Payroll taxes exceeded benefit payments regularly until 2010. But the fact is that Social Security has now passed a tipping point, beyond which the Congressional Budget Office projects that it will permanently pay out more in benefits than it gathers from Social Security taxes. The imbalance is made even larger this year by a one-year "payroll tax holiday" that was enacted as part of last year’s compromise on extending the Bush tax cuts. The lost Social Security tax revenues are being made up with billions from general revenues that must all be borrowed. The combined effect is to add $130 billion to the deficit in the current fiscal year."
While it was the state of the stockmarket, my retirement fund, and my mother's comments (a staunch republican), your blog (which was excellent as always) fueled my blog.. thanks.
I wonder if both explanations are correct. It may be all a matter of how the accountants decide to look at it.
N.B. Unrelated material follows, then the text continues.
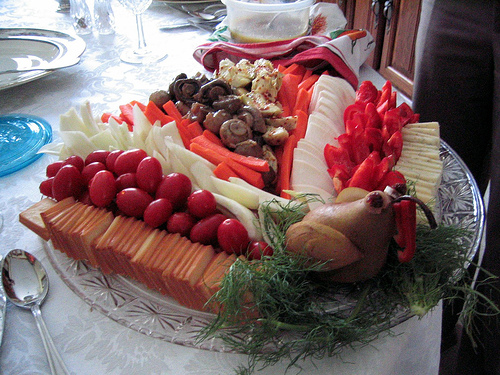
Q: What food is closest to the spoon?
A: Sliced cheese is near the spoon.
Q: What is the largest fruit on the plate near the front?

From what I understand, Social Security doesn't borrow to pay its recipients; rather, the government borrows from the Social Security surplus when it needs funds. Course, do that enough times and SSI might well have to borrow to pay its recipients. I'd ask my uncle, who would probably know, but we'd have to wait until he wiped all the foam off his face before he answered the question and that might take a while.